The rapid evolution of wireless technologies is transforming communication systems into platforms that not only exchange data but also sense environments, interpret context, and support intelligent decision-making. In this new paradigm, communication becomes tightly coupled with sensing and computation, forming the foundation of future autonomous networks.

Our lab explores AI-enabled integrated approaches that unify physical-layer sensing, high-speed communication, and distributed computation. By developing novel PHY/MAC algorithms and scalable protocols, we aim to achieve systems that can dynamically adapt to their environment, optimize resource utilization, and enable seamless interaction among connected intelligent devices.

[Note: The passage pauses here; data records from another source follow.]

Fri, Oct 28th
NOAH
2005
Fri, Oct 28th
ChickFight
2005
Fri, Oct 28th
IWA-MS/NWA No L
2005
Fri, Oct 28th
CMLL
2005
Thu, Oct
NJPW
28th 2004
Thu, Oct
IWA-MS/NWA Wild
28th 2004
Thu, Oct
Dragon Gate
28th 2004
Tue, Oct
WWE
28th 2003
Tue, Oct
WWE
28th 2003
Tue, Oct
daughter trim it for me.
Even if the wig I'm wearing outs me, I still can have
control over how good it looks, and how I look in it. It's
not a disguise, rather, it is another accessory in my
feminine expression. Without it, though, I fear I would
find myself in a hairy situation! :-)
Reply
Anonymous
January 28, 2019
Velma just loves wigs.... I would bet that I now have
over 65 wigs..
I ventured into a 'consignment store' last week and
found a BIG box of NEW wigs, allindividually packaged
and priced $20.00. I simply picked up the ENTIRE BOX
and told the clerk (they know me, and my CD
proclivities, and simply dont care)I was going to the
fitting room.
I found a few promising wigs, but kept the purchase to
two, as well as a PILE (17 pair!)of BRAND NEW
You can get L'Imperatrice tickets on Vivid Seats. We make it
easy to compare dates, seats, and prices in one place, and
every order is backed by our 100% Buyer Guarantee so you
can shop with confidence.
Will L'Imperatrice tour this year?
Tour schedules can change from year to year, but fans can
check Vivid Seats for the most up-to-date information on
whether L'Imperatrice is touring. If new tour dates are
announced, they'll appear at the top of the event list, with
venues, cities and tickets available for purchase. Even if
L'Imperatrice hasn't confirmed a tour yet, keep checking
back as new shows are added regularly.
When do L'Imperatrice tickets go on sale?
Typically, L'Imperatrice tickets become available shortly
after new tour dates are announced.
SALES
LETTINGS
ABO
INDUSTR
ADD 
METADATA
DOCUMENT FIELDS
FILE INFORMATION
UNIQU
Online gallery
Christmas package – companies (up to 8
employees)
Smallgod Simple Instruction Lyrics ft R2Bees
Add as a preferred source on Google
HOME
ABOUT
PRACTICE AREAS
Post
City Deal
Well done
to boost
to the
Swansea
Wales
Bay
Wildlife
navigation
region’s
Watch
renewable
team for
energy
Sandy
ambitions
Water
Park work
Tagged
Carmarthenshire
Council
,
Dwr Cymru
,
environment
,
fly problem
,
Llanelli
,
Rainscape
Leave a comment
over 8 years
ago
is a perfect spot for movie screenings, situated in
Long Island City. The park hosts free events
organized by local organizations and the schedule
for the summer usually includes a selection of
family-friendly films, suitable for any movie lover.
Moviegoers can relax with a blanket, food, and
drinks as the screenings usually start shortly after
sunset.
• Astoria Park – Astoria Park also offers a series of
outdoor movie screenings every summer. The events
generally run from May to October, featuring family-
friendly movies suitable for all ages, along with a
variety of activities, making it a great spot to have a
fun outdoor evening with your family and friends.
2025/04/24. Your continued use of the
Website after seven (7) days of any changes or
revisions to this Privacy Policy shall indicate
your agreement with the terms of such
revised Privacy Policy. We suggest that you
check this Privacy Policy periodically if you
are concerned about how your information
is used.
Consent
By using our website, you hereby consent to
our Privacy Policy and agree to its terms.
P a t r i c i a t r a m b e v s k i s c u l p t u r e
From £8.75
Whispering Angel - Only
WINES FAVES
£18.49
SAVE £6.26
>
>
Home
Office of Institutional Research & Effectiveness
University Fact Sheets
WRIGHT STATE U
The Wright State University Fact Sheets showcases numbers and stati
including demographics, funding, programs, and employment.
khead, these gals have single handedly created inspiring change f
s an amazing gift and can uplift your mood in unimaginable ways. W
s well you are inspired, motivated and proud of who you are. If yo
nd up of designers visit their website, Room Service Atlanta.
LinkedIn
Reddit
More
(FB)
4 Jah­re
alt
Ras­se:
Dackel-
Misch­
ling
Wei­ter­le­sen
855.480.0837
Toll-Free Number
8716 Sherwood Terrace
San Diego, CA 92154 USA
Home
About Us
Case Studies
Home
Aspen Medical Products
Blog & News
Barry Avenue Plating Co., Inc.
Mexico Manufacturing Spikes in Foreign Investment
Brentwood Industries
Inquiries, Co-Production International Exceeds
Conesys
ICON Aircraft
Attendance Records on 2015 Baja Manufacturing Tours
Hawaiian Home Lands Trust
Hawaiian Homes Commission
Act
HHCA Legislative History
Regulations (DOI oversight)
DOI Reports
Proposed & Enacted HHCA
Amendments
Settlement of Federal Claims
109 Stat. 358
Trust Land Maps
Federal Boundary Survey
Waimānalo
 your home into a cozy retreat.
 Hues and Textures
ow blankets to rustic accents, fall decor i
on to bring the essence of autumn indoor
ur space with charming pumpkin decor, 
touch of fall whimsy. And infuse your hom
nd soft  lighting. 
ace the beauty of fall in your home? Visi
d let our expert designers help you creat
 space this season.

Ultimately, our research seeks to lay the groundwork for next-generation wireless networks where sensing and communication are no longer separate functions, but co-designed components of an intelligent, cooperative ecosystem.

Future wireless systems are becoming increasingly complex, with heterogeneous devices, diverse applications, and highly dynamic environments. Traditional rule-based control and optimization methods often fall short in adapting to such complexity.

To address this challenge, our lab envisions a Large Language Model (LLM)-based Wireless Orchestrator that serves as an intelligent controller for next-generation networks. Leveraging the reasoning and adaptation capabilities of LLMs, the orchestrator can interpret network states, predict resource demands, and autonomously generate control strategies across multiple layers of the wireless stack.

By integrating LLMs with wireless communication protocols, we aim to enable networks that are self-optimizing, context-aware, and resilient—capable of coordinating spectrum usage, managing interference, and supporting emerging applications such as immersive reality, autonomous systems, and large-scale IoT.

This research direction represents a step toward human-like intelligence in wireless orchestration, where networks not only connect devices but also understand, adapt, and collaborate in real time.